The deer season and archery season overlap, and bow-hunters on Lake Thunderbird are required to wear an orange hat or vest during the deer season, he said.

Strang said anyone hunting during rifle and muzzleloader seasons is required to wear 400 square inches of daylight fluorescent orange on the head and upper body. "Basically, a hat and vest," he said.

Another popular hunting region is the Lexington Wildlife Management Area -- an area off State Highway 77, five miles south and six miles east of Noble, comprised of 9,512 acres.

Strang said the area is open to muzzleloaders. "But it's buck only -- you can't harvest a doe," he said.

"People also go fishing and riding horseback out there. But when deer season starts, all the non-hunting activity ends," he said.

Strang said anyone entering a wildlife management area needs to check the particular regulations for that area. "Sometimes those regulations are more restrictive than the statewide rules," he said.

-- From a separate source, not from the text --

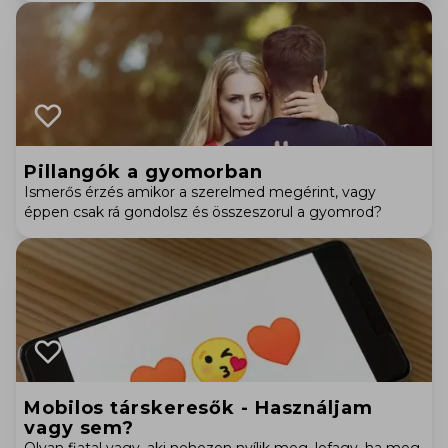
Pillangók a gyomorban
Ismerős érzés amikor a szerelmed megérint, vagy
éppen csak rá gondolsz és összeszorul a gyomrod?
Mobilos társkeresők - Használjam
vagy sem?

Anyone hunting deer in Oklahoma is required to have a hunting license and a deer tag, Strang said.

"The exception to that is landowners hunting on their own land, wouldn't need a hunting license. But they would still need a deer tag," he said.

Hunting licenses are available online at www.wildlifedepartment.com, or at any licensed dealer's location.

Anyone born after Dec. 31, 1971, must successfully complete a hunter education course before purchasing any hunting license or hunting big game (deer, elk or antelope) with a firearm, Strang said.

Hunter education courses cover firearm safety, hunting regulations, responsibility and ethics, wildlife management and other topics. Hunter education course times and locations are listed on the Web site.

"We've got volunteer instructors who put on the hunter education course throughout the year, and each county game warden is required to put on a certain number a year. We try to do it in prime time before the big game season," he said.

Strang said any hunter, upon harvesting a deer, is required to complete the "Record of Game" section on the back of the hunting license form. In addition, the hunter must attach his or her name and hunting license number to the carcass with a tag. This tag must remain until it is checked at the nearest open hunter check station, he said.

"That's how you keep track of how many deer you can shoot," he said.

*Strang said game wardens take lots of complaints about hunters who improperly dispose of deer and other wildlife carcasses.

Regulations prohibit the dumping of any dead animal in any well, spring, pond or stream of water or leaving it within one-quarter mile of any occupied dwelling or public highway, without burying it in an appropriate manner.*

Hunters have the opportunity to donate their harvest to the Hunters Against Hunger Program, which facilitates the distribution of deer meat to hungry families in the state. Last year, Oklahoma hunters donated more than 34,000 pounds of venison to the program -- enough meat to provide nutritious meals for nearly 133,000 people, officials said.

Deer hunting is the most popular hunting season in Oklahoma, with an overall economic impact of more than $600 million, officials said. More than 84,000 archers, nearly 108,000 primitive firearms hunters and over 155,000 gun hunters participate in deer hunting each year.


----------